Nationally, more than 19,000 patients had a palliative care-related prescription subsidised through the Pharmaceutical Benefits Scheme (PBS) during 2011-12, which equates to a rate of 85.8 patients per 100,000 population. The medication type laxatives were the most frequently dispensed palliative care-related prescriptions in 2011-12, followed by analgesics and anti-epileptics (37.3%, 22.2% and 14.5%, respectively).

Specialist palliative medicine physicians made up nearly 4 in every 1,000 (0.38%) employed medical specialists in Australia, with an estimated 92 working in Australia in 2011. In 2011, more than half (56.6%) of employed specialist palliative medicine physicians were female.

This was more than double the proportion of all employed female medical practitioners who practice other clinical specialities (25.6%).

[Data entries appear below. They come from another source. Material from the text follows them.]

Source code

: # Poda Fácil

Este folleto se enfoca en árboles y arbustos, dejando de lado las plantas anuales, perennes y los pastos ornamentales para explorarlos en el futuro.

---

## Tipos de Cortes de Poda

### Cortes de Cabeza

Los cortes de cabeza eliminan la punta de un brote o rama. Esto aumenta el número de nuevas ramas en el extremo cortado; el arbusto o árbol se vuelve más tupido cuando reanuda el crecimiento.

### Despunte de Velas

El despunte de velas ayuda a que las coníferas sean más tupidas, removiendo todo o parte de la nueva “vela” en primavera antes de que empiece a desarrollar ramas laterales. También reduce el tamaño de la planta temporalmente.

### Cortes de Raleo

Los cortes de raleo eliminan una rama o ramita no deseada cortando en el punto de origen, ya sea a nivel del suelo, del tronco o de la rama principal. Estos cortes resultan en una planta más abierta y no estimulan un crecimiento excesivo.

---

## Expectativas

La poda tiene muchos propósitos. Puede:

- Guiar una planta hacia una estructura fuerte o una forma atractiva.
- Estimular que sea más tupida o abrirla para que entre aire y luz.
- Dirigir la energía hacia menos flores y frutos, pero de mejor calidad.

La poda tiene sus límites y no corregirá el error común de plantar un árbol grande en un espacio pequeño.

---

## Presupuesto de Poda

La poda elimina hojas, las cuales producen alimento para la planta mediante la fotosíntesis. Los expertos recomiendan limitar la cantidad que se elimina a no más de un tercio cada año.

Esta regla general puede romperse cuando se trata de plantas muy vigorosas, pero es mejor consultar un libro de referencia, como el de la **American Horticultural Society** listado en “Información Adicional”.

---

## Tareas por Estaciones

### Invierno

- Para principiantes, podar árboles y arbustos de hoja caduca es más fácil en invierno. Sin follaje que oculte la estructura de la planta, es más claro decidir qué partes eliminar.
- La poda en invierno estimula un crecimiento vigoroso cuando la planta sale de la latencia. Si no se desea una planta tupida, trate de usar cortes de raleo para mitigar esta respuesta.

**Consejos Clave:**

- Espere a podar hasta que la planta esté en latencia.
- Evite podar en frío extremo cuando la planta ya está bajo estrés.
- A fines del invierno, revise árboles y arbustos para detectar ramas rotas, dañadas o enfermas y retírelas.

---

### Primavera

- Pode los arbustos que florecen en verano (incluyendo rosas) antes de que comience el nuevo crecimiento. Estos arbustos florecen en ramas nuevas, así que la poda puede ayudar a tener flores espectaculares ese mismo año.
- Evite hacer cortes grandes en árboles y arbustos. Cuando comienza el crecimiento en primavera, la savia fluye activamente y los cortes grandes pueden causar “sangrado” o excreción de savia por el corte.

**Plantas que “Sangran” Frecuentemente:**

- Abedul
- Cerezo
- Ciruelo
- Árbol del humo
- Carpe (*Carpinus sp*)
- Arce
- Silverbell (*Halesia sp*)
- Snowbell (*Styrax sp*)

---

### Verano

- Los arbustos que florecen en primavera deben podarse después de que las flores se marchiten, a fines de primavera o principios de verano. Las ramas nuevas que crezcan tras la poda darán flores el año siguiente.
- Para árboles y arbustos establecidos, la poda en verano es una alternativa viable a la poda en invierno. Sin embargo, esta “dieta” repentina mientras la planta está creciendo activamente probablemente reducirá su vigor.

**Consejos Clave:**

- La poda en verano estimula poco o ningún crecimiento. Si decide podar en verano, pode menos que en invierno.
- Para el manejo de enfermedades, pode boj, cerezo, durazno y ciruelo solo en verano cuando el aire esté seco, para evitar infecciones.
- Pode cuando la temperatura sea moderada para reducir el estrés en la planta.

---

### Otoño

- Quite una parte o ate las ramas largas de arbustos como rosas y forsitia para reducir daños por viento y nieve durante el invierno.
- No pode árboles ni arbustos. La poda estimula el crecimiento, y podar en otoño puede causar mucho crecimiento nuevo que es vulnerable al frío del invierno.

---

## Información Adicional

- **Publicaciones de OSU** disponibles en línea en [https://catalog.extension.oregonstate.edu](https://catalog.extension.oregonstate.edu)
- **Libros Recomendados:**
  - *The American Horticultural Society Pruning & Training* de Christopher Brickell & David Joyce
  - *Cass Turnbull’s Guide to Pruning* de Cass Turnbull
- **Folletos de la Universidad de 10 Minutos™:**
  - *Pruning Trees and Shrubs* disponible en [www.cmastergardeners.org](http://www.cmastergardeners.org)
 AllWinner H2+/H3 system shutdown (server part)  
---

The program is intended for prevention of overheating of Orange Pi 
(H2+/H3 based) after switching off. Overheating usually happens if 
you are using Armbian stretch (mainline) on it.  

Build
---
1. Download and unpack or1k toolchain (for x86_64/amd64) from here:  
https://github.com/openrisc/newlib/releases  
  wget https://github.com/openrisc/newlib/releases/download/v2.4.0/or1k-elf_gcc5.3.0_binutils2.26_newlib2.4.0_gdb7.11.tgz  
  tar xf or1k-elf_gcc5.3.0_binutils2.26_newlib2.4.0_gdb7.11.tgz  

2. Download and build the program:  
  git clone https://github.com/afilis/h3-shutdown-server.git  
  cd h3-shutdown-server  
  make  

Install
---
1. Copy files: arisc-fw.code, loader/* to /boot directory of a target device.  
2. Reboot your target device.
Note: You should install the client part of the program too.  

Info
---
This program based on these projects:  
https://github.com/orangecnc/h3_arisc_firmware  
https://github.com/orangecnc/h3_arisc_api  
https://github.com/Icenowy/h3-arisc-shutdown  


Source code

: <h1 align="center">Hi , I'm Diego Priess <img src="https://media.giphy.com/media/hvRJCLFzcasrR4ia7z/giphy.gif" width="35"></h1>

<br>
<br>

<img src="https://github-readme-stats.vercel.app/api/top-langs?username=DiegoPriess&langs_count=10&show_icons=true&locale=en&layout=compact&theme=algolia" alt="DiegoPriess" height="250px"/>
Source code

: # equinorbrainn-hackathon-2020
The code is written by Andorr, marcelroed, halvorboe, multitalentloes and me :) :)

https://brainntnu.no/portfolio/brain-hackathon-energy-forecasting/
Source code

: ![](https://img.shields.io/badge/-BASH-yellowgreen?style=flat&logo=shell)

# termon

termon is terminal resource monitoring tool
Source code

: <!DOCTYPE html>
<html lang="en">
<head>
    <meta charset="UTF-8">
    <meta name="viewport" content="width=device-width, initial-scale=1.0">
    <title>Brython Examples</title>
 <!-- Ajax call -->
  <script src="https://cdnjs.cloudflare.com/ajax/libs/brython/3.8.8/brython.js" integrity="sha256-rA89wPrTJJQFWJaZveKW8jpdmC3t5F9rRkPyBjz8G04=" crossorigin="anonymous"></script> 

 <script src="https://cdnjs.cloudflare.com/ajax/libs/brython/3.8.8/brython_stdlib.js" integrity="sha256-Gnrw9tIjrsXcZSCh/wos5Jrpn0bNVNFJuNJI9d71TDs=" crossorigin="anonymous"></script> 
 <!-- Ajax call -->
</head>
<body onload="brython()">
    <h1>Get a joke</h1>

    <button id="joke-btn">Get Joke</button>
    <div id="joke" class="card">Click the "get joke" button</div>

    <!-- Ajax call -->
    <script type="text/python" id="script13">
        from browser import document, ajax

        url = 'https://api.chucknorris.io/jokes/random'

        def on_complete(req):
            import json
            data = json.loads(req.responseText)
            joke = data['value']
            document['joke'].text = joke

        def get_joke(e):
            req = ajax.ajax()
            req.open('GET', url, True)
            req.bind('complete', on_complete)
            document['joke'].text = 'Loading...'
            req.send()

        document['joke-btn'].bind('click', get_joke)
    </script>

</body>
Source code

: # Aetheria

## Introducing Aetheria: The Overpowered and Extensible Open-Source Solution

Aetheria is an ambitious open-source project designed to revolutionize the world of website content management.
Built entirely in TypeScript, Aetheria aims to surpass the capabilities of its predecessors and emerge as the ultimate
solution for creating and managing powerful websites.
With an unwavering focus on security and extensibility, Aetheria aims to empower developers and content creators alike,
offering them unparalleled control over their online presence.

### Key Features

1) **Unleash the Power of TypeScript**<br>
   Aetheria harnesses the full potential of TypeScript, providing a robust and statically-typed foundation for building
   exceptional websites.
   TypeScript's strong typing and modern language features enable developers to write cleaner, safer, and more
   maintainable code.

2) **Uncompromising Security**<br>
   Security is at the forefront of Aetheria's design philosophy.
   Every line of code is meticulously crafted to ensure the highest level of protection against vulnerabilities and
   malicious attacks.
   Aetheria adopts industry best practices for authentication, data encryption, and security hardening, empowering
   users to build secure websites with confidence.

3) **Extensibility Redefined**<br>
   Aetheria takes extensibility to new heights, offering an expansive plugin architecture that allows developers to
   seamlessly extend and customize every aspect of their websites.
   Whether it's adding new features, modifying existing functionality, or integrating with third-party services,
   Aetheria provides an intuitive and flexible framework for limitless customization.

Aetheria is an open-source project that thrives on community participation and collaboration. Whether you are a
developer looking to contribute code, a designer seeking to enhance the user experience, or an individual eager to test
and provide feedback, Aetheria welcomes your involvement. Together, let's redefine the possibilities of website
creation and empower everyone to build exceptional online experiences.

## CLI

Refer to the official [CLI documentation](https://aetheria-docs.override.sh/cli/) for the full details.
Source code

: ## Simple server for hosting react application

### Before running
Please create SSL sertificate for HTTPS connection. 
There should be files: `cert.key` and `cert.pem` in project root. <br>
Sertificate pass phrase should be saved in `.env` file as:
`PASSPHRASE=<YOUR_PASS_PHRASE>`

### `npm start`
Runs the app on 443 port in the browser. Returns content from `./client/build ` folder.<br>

There were 108 specialist palliative care services that reported to the Palliative Care Outcomes Collaboration in 2012-an increase of 1 service since 2011. More than 30,400 patients accessed specialist palliative care services in 2012, an increase of 11.8% from 2011 (27,201). Just over one-third (36.0%) of services met benchmark 3.2, where 60% of patients in moderate/severe pain at phase start were reduced to absent/mild pain at phase end.